For the sake of a quick example, let’s say we are interested in the actual evapotranspiration and interception for the year 2018. We can query some additional metadata about this product with the following command:

meta = wapor_metadata(collection = "WAPOR_2", product = "L3_ODN_AETI_A")
List of 3
 $ info      :'data.frame': 1 obs. of  5 variables:
  ..$ code      : chr "WATER_MM"
  ..$ caption   : chr "Amount of Water"
  ..$ unit      : chr "mm"
  ..$ scale     : int 3
  ..$ multiplier: num 0.1
 $ dimensions:'data.frame': 1 obs. of  3 variables:
  ..$ code   : chr "YEAR"
  ..$ caption: chr "Year"
  ..$ type   : chr "TIME"
 $ meta      :'data.frame': 1 obs. of  12 variables:
  ..$ format                : chr "Raster Dataset"
  ..$ unit                  : chr "mm"
  ..$ dataType              : chr "Int32 (32bit Integer)"
  ..$ conversionFactor      : chr "the pixel value in the downloaded data must be multiplied by 0.1"
  ..$ noDataValue           : int -9999
  ..$ spatialResolution     : chr "30m"
  ..$ spatialExtent         : chr "Office du Niger, Mali"
  ..$ spatialReferenceSystem: chr "EPSG:32630 - WGS 84 / UTM zone 30N"
  ..$ temporalResolution    : chr "from January 2009 to present"
  ..$ temporalExtent        : chr "Annual"
  ..$ nearRealTime          : chr "New dekadal data layers are released approximately 5 days after the end of a dekad. A higher quality version of"| __truncated__
  ..$ methodology           : chr "See ETIa by dekad for further information. The annual total is obtained by taking the ETIa in mm/day, multiplyi"| __truncated__

From the above, we already get a lot of useful information. For example, we see that the product is available between 2009 and the current year and is provided in a projected coordinate reference system. We also can see that the unit of the pixel values is in millimeters bit that the pixel value shall be multiplied with a scale factor of 0.1. This is essential information, and it should be checked for all WaPOR products since most of them were rescaled to reduce file size.

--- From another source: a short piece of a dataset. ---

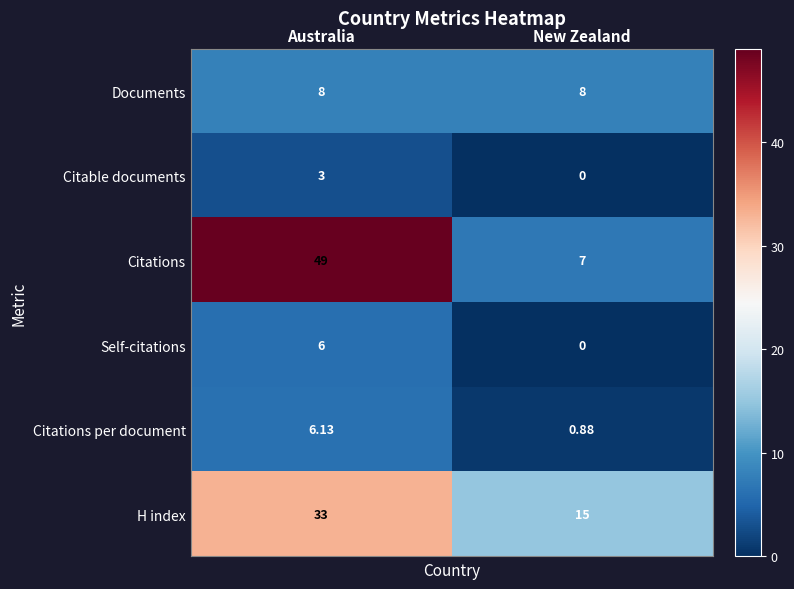

Is the value of Citations at New Zealand greater than the value of H index at New Zealand?

No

Maybe the most important aspect of the above output for the next step, is the dimensions dataframe. Here we can see that the selected product only shows one dimension called “YEAR” which type is time. Other products might have further dimensions, such as “SEASON” which needs different specification in the download call.

wapor_queryRaster(collection = "WAPOR_2",
                  product = "L3_ODN_AETI_A",
                  begin = "2018-01-01", # begin date is inclusive
                  end = "2019-01-01", # end date is exclusive
                  outdir = ".",
                  APIkey = Sys.getenv("WAPOR-KEY")) 

Let’s take a glimpse at the data we just downloaded.

Loading required package: sp
file = list.files(".", "L3_ODN", full.names = T)
r = raster(file) * 0.1

We very quickly downloaded some important data for an assessment of agricultural practices in ODN. This package’s download functionality can be used to download specific regions from Level 2 or 3 datasets by providing an sf object of an area of interest. Additionally, complete-time series can be downloaded by adapting the start and end date. Check out the README of the package for another example to download some data and leave an issue if you face any problems using this package.